Sortie le 25 avril 2012 - durée : 1h31min

Par Thomas Messias, le 27-04-2012
Cinéma et Séries

On savait le cinéma peu dépendant du toucher, de l’odorat, du goût. On le découvre ici capable de s’affranchir des deux sens qui restent. D’abord la vue, avec cette scène d’introduction taillée dans une pénombre pas loin d’être parfaite : on entend une conversation entre un homme et une femme que l’on ne verra jamais à l’écran, querelle d’un couple frappé par l’urgence d’une décision à prendre. Épousons-nous le point de vue d’un aveugle ou d’un amant caché dans un placard ? Non. Nous sommes un enfant. Un enfant que Querelles finit par nous montrer, sagement allongé dans son lit, essayant tant bien que mal de trouver le sommeil malgré le volume de la conversation qui se prolonge dans sa maison. Un enfant condamné à entendre ses parents s’engueuler une dernière fois à propos d’événements qui le concernent peut-être directement mais dont il aimerait être maintenu à distance, comme plongé dans une obscurité durable, de celles qui rassurent et protègent.

Pourquoi une dernière fois ? La suite nous le dira avec plus ou moins de précision : dès la deuxième séquence, on retrouve cet enfant — un garçon nommé Arshia — à l’arrière d’une voiture.

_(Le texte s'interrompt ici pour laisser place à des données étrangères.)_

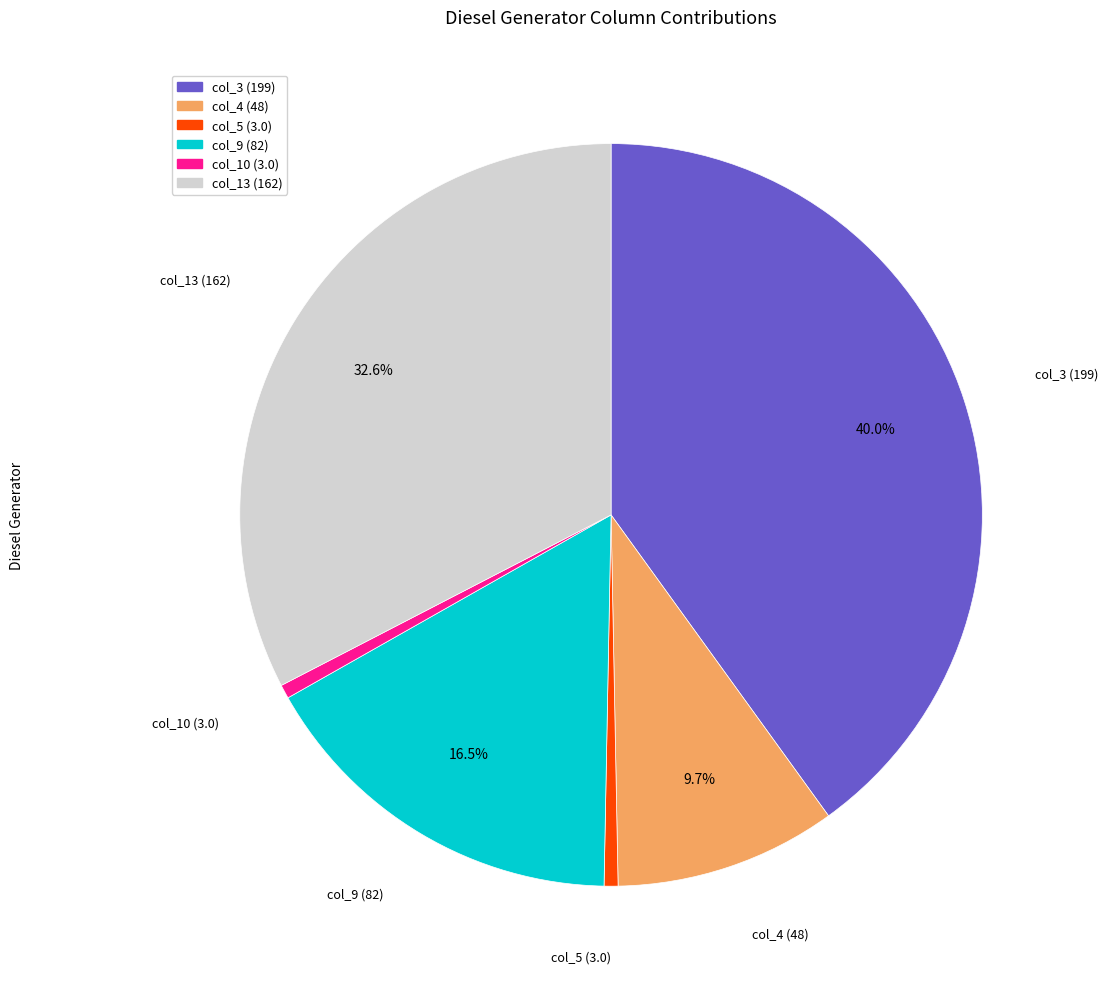

Is there any slice that represents more than half of the pie?

No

Devant lui, deux adultes entament eux aussi une longue dispute près de lui, mais dans une toute autre configuration : cette fois Arshia dispose de l’image, mais pas du son. Ses compagnons de route — son oncle et sa tante — sont sourds et s’expriment grâce à la langue des signes. Protégés par ce langage difficile à maîtriser et n’appartenant qu’à eux et leurs compagnons de handicap, Sharareh et Kamran n’ont nul besoin de se cacher, y compris lorsqu’ils évoquent drames et dilemmes. Le problème est le suivant : la nuit précédente, les parents d’Arshia sont morts sur la route, mais le garçon l’ignore encore. Comment lui annoncer la nouvelle, et quand ? Que faire de lui ensuite ? Le chemin est long et le questionnement aussi. Sous les yeux d’un Arshia incapable de comprendre — à moins que —, c’est une série de débats éthiques et intimes qui se met en place dans l’habitacle du véhicule.

Le réalisateur Morteza Farshbaf va plus loin dans son exploration des sens et de leur privation. Les premières conversations du couple de sourds sont en effet filmées de très loin, la caméra suivant l’automobile comme un curseur sur une carte routière. Le choix qui est fait par le cinéaste consiste à faire du spectateur un témoin du dialogue, parfaitement conscient de tout ce qui se trame : la discussion houleuse de Sharareh et Kamran est rapportée à l’aide de sous-titres qui nous placent en situation d’observateur omniscient de la situation.

Ce jeu sur les différents langages et les différentes façons de les percevoir finira par atteindre des sommets de perversité, même si la bienveillance du metteur en scène iranien n’est pas à mettre en cause : disciple évident d’Abbas Kiarostami — la mise en scène reprend trait pour trait les particularités de ses films les plus forts, Ten et Le Vent nous emportera —, Farshbaf entend avant tout sonder l’être humain avec objectivité. Quant à sa vision du cinéma, elle est assez extraordinaire : montrer que de la contrainte naissent beauté et singularité, que chaque sens qui disparaît de façon éphémère ou durable ne fait que renforcer les autres et leur donner une force insoupçonnée. Outre les interrogations qu’il soulève pour les trois personnages principaux, Querelles est un audacieux miroir déformant, capable d’apprendre à chacun quelque chose qu’il ignorait de lui-même.